Wednesday 25 June 2008

Music on the battlefields of World War II (Part three of three)

The Placetate

Sunday June 4th 1944: Members of the 12th US infantry regiment, stationed in England in preparation for the D-day invasion of Europe, are given the opportunity to record messages for their loved ones back home.

In total 83 men each make a three minute message. Unusually these recordings are pressed onto placetates – a forerunner of the flexi disc, made from thin sheets of clear plastic.

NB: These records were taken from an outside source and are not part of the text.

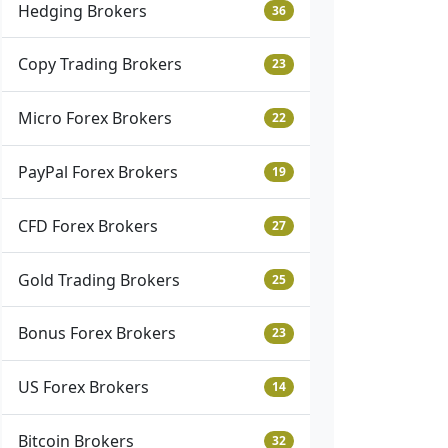
Hedging Brokers
36
Copy Trading Brokers
23
Micro Forex Brokers
22
PayPal Forex Brokers
19
CFD Forex Brokers
27
Gold Trading Brokers
25
Bonus Forex Brokers
23
US Forex Brokers
14
Bitcoin Brokers
32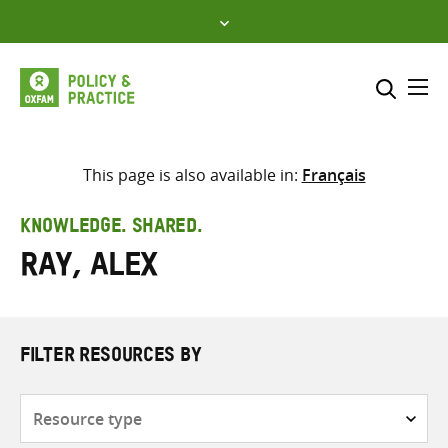
Skip
to
content
Me
Search across
Select where to search
This page is also available in:
Français
SEARCH
Enter
KNOWLEDGE. SHARED.
search
Ray, Alex
here
FILTER RESOURCES BY
Resource
type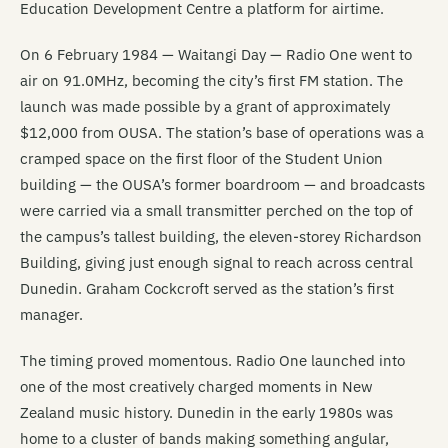
Education Development Centre a platform for airtime.
On 6 February 1984 — Waitangi Day — Radio One went to
air on 91.0MHz, becoming the city’s first FM station. The
launch was made possible by a grant of approximately
$12,000 from OUSA. The station’s base of operations was a
cramped space on the first floor of the Student Union
building — the OUSA’s former boardroom — and broadcasts
were carried via a small transmitter perched on the top of
the campus’s tallest building, the eleven-storey Richardson
Building, giving just enough signal to reach across central
Dunedin. Graham Cockcroft served as the station’s first
manager.
The timing proved momentous. Radio One launched into
one of the most creatively charged moments in New
Zealand music history. Dunedin in the early 1980s was
home to a cluster of bands making something angular,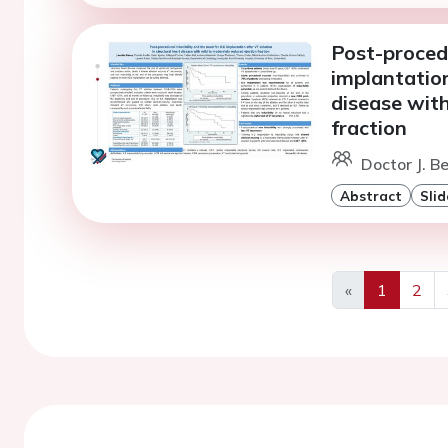
Post-procedu
implantation
disease with
fraction
Doctor J. B
Abstract
Slid
«
1
2
Previous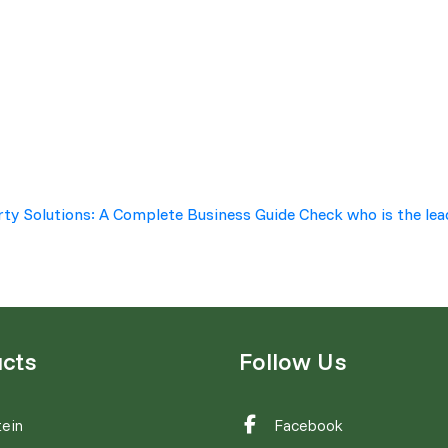
rty Solutions: A Complete Business Guide
Check who is the lea
cts
Follow Us
ein
Facebook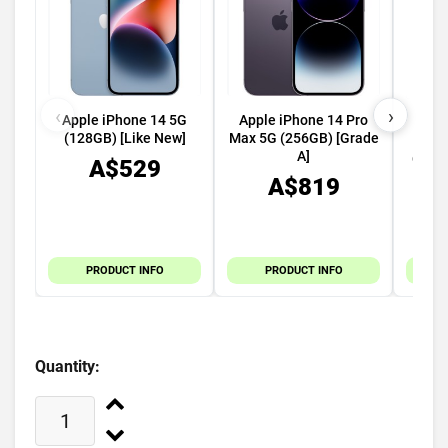
‹
›
Apple iPhone 14 5G
Apple iPhone 14 Pro
App
(128GB) [Like New]
Max 5G (256GB) [Grade
49mm
A]
GPS C
A$529
A$819
PRODUCT INFO
PRODUCT INFO
Quantity: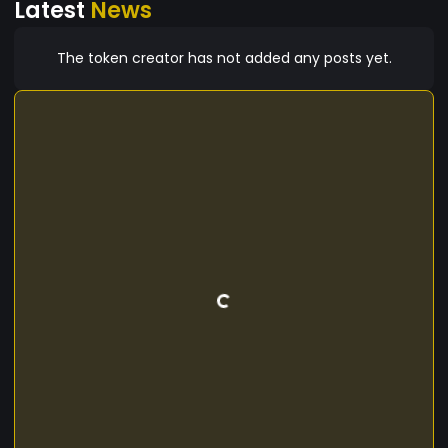
Latest
News
The token creator has not added any posts yet.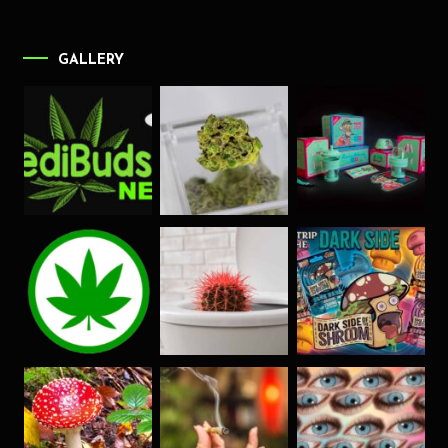
GALLERY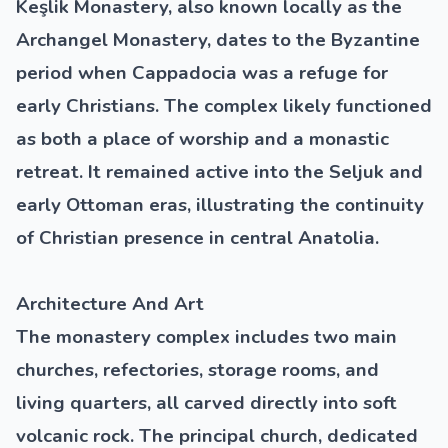
Keşlik Monastery, also known locally as the
Archangel Monastery, dates to the Byzantine
period when Cappadocia was a refuge for
early Christians. The complex likely functioned
as both a place of worship and a monastic
retreat. It remained active into the Seljuk and
early Ottoman eras, illustrating the continuity
of Christian presence in central Anatolia.
Architecture And Art
The monastery complex includes two main
churches, refectories, storage rooms, and
living quarters, all carved directly into soft
volcanic rock. The principal church, dedicated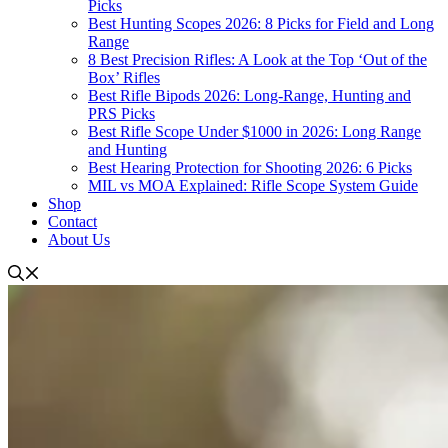
Picks
Best Hunting Scopes 2026: 8 Picks for Field and Long
Range
8 Best Precision Rifles: A Look at the Top ‘Out of the
Box’ Rifles
Best Rifle Bipods 2026: Long-Range, Hunting and
PRS Picks
Best Rifle Scope Under $1000 in 2026: Long Range
and Hunting
Best Hearing Protection for Shooting 2026: 6 Picks
MIL vs MOA Explained: Rifle Scope System Guide
Shop
Contact
About Us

Placetates were unique for the times, in that they required no additional equipment to be played. After a recording had been pressed onto a disc, the spiral grooves were inlaid with a brylene thread coated with a mixture of flammable powder and a slow-burning fuel. Lighting the touch paper on the outside edge of the record, caused the fuse to burn at a steady rate, releasing the ‘trapped’ sound as the flame worked its way towards the centre. Placetates were surprisingly audible at close range but could be amplified by laying the disc on a specially designed speaker plate.

Colonel Hayden Merett worked in communications and espionage from 1942 until 1956 and supervised the development of placetates for military use:

“We began experimenting with placetates in late 1942 and started using them in the field about a year later. Initially we found them very useful for conveying sensitive data, since any message they carried would self-destruct as it was played. Towards the end of the war, our forces were using them to set up ambushes. Say you had some placetates containing recordings of people talking. You could light two or three in a selected location to draw the enemy towards the sound of the voices, while you moved in and attacked from behind.

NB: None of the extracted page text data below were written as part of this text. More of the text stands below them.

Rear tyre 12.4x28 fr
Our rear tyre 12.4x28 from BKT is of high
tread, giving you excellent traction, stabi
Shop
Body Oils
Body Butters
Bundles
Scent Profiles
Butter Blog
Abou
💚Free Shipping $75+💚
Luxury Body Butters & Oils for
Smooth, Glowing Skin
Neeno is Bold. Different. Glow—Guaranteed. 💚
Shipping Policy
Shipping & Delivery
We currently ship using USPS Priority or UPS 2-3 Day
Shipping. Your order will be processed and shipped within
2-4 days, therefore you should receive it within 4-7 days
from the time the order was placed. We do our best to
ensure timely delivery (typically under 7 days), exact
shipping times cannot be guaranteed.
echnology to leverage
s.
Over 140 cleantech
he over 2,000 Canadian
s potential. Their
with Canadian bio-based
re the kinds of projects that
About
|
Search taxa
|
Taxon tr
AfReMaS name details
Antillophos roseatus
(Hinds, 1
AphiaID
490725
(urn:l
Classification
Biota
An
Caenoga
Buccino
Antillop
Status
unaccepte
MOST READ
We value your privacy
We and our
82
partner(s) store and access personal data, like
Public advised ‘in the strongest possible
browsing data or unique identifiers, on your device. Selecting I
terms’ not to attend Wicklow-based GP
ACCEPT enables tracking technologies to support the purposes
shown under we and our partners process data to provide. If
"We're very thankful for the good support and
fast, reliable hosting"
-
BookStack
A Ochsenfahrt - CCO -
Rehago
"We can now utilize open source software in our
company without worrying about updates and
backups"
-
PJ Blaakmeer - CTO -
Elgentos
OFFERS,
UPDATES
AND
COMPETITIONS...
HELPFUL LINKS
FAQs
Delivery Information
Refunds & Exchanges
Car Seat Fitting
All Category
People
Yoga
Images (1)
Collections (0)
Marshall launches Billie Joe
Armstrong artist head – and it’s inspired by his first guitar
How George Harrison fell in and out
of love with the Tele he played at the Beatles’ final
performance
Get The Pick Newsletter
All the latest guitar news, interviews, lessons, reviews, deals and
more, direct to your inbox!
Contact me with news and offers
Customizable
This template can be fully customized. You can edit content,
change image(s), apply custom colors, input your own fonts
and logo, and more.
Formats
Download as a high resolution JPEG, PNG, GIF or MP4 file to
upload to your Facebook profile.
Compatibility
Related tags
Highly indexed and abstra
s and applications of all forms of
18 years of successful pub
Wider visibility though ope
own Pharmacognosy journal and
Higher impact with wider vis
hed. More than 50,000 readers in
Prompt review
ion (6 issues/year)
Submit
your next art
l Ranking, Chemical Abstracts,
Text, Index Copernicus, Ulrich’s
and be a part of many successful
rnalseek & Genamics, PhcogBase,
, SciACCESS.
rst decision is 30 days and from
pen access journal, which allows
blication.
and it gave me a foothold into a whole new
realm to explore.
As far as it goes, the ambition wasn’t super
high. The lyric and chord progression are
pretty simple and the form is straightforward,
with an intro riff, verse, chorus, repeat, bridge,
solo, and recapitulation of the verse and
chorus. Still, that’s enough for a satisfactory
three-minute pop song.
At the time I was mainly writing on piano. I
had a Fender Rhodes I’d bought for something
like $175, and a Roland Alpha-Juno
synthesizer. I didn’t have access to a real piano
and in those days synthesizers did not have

“It always struck me as ironic that roughly the same amount of gunpowder went into a standard .30 M1 round as did into a regular sized placetate. Every one of these things we made was one less bullet on the battlefield, but they ended up saving a lot of lives, especially after we began using them as decoys.”

After the war, the US military ended its experiments with placetates. The technology lay dormant for twenty years before being rediscovered and improved upon by a pair of San Francisco teens - Joey and Daniel Mileman

Daniel Mileman:

“Our old man was in the army and had served in Europe. One day we were cleaning out the garage and we found the old placetate press which he had used to make recordings during the war. Joey was studying chemistry at USFCA. He soon figured out a way to make a placetate that released coloured smoke as it played. Later we worked out how to lay down certain mind-expanding substances in the grooves. The first thing we tried was a cannabis resin, but we used way too much. We were tripping hard for hours! After we had refined the process we shared our discovery with close friends. We got to be quite a hit at parties. The next logical step was to go into business.

“We were soley responsible for the placetate pressings of Jimmy Hendrix and Jefferson Airplane songs that you could pick-up in San Francisco, circa 1967/8. Eventually the demand got so high that we began selling them by mail order. We were even getting commissions from bands and record companies! The great thing was that because placetates are one-use items, we always had a steady stream of return customers. We ended up getting quite rich off the back of it, which at the time was against our anti-materialistic ethos, although not any more, ha, ha!”

The Mileman brothers’ profitable enterprise ended abruptly in 1971, when a light aircraft crash-landed off Ocean Beach, killing Joey Mileman and his girlfriend, who were surfing nearby. Placetates remained a novelty item and were often sold as indoor fireworks until a series of accidental blazes led to them being banned from public sale.

In 2006, a fire broke out at The John F. Kennedy Archive of Military Records, in Illinois, where copies of the placetates made by the men of 12th Infantry regiment were housed.

Scott Gudge was one of the firemen who attended the scene:

“The placetates were going off in the heat, but none of the attending fire crews knew anything about them. Over the sound of the flames I could hear men talking, so I naturally assumed that there were people trapped somewhere nearby. We took down the door to the room where the voices were coming from but no one was there. It turns out that we were chasing ghosts.”